Dataset entries ::

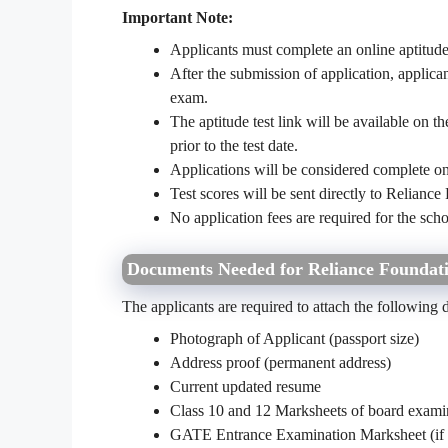
Important Note:
Applicants must complete an online aptitude t
After the submission of application, applican
exam.
The aptitude test link will be available on 
prior to the test date.
Applications will be considered complete onl
Test scores will be sent directly to Reliance 
No application fees are required for the sch
Documents Needed for Reliance Foundati
The applicants are required to attach the following 
Photograph of Applicant (passport size)
Address proof (permanent address)
Current updated resume
Class 10 and 12 Marksheets of board exami
GATE Entrance Examination Marksheet (if 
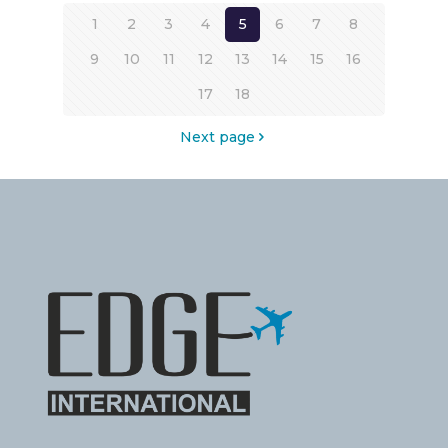
1
2
3
4
5
6
7
8
9
10
11
12
13
14
15
16
17
18
Next page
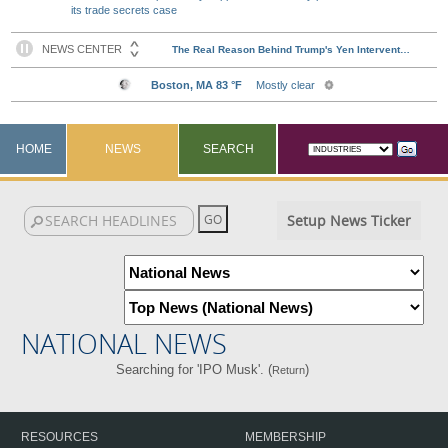
its trade secrets case
HOME
NEWS
SEARCH
Setup News Ticker
NATIONAL NEWS
Searching for 'IPO Musk'. (
)
Return
RESOURCES
MEMBERSHIP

Exercise directions :: Output every line of text read from the records above as a JSON list of strings, one string per line, with blank lines skipped. Leave the pictures out of the list.

Result of the task ::
[
  "Important Note:",
  "Applicants must complete an online aptitude t",
  "After the submission of application, applican",
  "exam.",
  "The aptitude test link will be available on ",
  "prior to the test date.",
  "Applications will be considered complete onl",
  "Test scores will be sent directly to Reliance ",
  "No application fees are required for the sch",
  "Documents Needed for Reliance Foundati",
  "The applicants are required to attach the following ",
  "Photograph of Applicant (passport size)",
  "Address proof (permanent address)",
  "Current updated resume",
  "Class 10 and 12 Marksheets of board exami",
  "GATE Entrance Examination Marksheet (if ",
  "1",
  "2",
  "3",
  "4",
  "5",
  "6",
  "7",
  "8",
  "9",
  "10",
  "11",
  "12",
  "13",
  "14",
  "15",
  "16",
  "17",
  "18",
  "Next page",
  "its trade secrets case",
  "HOME",
  "NEWS",
  "SEARCH",
  "Setup News Ticker",
  "NATIONAL NEWS",
  "Searching for 'IPO Musk'. (",
  ")",
  "Return",
  "RESOURCES",
  "MEMBERSHIP"
]